SUPPLIED TEXT:

— begin —

CRITICISM AGAINST THE OFFICE OF THE
CHAZAN THROUGHOUT THE AGES
In the early Middle Ages, the office of the Chazan was held in high esteem. By the sixth century, Jewish learning had diminished, and knowledge of the Hebrew Language became a rarity. Few were left who were capable of officiating as honorary leaders of the Service. It was therefore left for people of Torah knowledge, the Payyetanim; teachers, and scholars, to lead the people in Prayer.
During the seventh century, greater changes in the Synagogue Service occurred. Liturgical poetry was introduced into the Prayers by Payyetanim such as Yannai and Eleezer HaKalir, which was poetry written in a metrical style and in Classical Hebrew, difficult for the masses to understand. The melodies with which the Piyutim were sung were popular, although not always of a Jewish origin.
The Rabbis were primarily concerned with the meaning and the purpose of the Prayers. They felt that the new melodies distracted, rather than enhanced, the attention and concentration of the Cantor and the worshipper. Hence, a major conflict in the format of the Service began: the Rabbis, on the one hand, tried to maintain the serious content of the Service, and looked askance upon all attempts to introduce elements which would distract worshippers from this purpose. On the other hand, the Cantor tried to reflect and respond to the mood of the times. Seeing that the masses did not understand the language in which they prayed, they felt they could best serve by making the Congregations chant prayers together. They gave free rein to their own artistic temperament, in order to bring melodic beauty to the Service.

— end —

GIVEN DATA:
— begin —

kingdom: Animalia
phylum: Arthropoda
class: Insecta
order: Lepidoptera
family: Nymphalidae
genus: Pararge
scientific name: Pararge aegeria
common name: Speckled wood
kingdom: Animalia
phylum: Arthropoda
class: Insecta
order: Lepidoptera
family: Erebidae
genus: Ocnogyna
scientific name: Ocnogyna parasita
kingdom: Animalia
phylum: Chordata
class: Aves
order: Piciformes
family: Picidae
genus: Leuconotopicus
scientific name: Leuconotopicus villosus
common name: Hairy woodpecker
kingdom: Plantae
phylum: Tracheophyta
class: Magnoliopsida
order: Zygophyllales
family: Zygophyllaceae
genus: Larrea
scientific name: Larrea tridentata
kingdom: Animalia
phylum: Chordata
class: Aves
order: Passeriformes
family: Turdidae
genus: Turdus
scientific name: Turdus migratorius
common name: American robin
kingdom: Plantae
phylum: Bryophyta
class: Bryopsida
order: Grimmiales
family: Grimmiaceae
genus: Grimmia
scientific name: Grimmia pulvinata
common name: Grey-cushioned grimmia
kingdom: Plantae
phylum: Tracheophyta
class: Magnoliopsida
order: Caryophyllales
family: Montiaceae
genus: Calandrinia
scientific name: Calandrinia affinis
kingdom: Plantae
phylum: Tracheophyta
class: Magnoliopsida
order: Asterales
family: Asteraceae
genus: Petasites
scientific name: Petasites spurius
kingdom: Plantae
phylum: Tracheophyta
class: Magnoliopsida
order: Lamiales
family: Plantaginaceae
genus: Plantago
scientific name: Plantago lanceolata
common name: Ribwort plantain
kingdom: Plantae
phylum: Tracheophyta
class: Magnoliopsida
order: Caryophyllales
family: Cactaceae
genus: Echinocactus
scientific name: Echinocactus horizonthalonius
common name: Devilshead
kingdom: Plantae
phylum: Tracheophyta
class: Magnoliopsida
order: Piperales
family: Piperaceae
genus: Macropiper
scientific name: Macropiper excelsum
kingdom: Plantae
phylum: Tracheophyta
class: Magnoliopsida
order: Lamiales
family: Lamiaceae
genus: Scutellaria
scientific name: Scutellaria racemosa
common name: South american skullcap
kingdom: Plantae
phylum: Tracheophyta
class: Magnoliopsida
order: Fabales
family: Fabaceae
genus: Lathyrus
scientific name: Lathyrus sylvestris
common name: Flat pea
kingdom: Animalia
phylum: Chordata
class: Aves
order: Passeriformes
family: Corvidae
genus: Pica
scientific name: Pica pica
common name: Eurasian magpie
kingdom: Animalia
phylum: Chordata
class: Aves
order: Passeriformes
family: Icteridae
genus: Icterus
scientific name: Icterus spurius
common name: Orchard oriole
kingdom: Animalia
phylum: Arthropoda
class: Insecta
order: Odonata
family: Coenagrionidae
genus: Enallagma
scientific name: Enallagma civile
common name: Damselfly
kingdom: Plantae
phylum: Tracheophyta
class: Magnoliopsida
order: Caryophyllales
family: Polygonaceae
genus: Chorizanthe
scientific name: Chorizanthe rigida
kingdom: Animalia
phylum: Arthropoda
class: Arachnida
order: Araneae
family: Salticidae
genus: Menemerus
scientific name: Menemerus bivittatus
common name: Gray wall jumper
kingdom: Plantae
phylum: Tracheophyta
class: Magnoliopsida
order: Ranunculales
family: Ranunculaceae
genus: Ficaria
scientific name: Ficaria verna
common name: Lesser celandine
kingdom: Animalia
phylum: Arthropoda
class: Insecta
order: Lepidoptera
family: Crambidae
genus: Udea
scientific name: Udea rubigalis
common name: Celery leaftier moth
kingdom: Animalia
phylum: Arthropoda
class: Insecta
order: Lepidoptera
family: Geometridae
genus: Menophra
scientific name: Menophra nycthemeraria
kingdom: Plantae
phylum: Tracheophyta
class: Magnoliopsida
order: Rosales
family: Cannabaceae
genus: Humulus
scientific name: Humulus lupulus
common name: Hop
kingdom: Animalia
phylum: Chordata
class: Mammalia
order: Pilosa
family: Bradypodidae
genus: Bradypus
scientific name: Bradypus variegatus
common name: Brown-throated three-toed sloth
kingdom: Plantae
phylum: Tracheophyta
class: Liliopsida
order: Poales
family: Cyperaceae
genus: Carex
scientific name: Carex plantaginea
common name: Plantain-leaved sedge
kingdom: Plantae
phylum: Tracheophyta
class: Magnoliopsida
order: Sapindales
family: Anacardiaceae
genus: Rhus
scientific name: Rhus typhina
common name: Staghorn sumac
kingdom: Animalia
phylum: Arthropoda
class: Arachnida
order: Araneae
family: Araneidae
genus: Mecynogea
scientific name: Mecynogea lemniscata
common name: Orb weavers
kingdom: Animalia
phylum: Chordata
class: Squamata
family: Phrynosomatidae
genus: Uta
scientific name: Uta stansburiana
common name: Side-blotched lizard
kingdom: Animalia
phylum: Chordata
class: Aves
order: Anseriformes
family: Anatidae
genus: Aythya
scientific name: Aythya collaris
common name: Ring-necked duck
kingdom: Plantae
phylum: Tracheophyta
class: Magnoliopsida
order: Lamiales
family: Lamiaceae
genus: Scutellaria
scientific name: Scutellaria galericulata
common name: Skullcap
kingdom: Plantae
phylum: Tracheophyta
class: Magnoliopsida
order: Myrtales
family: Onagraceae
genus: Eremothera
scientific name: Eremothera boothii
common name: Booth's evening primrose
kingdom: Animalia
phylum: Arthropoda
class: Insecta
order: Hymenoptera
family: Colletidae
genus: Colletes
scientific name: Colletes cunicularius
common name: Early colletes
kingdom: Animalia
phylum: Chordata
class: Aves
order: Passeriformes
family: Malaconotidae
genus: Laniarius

— end —

TASK A: Transcribe the text on criticism of the Chazan's office word for word, starting at "CRITICISM AGAINST THE" and ending at "a Jewish origin.".
TASK B: Extend the text on criticism of the Chazan's office, picking up after its final sentence.

TASK RESPONSE A:
CRITICISM AGAINST THE OFFICE OF THE
CHAZAN THROUGHOUT THE AGES
In the early Middle Ages, the office of the Chazan was held in high esteem. By the sixth century, Jewish learning had diminished, and knowledge of the Hebrew Language became a rarity. Few were left who were capable of officiating as honorary leaders of the Service. It was therefore left for people of Torah knowledge, the Payyetanim; teachers, and scholars, to lead the people in Prayer.
During the seventh century, greater changes in the Synagogue Service occurred. Liturgical poetry was introduced into the Prayers by Payyetanim such as Yannai and Eleezer HaKalir, which was poetry written in a metrical style and in Classical Hebrew, difficult for the masses to understand. The melodies with which the Piyutim were sung were popular, although not always of a Jewish origin.

TASK RESPONSE B:
It appears that no other communal official occasioned so many complaints and frequent criticism as the Chazan in the Middle Ages, as well as in the late Middle Ages. This was due to the fact that Chazanim, namely Payyetanim, on their own accord, introduced new prayers without the consent of the Rabbinical authorities. They took upon themselves the prerogative of reciting these new Piyutim with new melodies and with non-traditional tunes.
There are many protests recorded against such abuses in the Responsa (Sh’eilot U’t’shuvot), namely the ‘Sefer HaChassidim’ by Alfasi, the ‘Morei N’nuchim’ by Maimonides, ‘B’samim Rosh’ by Asher ben Yechiel, all of whom protested in vain that traditional melodies were changed by the Chazanim either deliberately or unconsciously, according to their own individual taste, often very poor!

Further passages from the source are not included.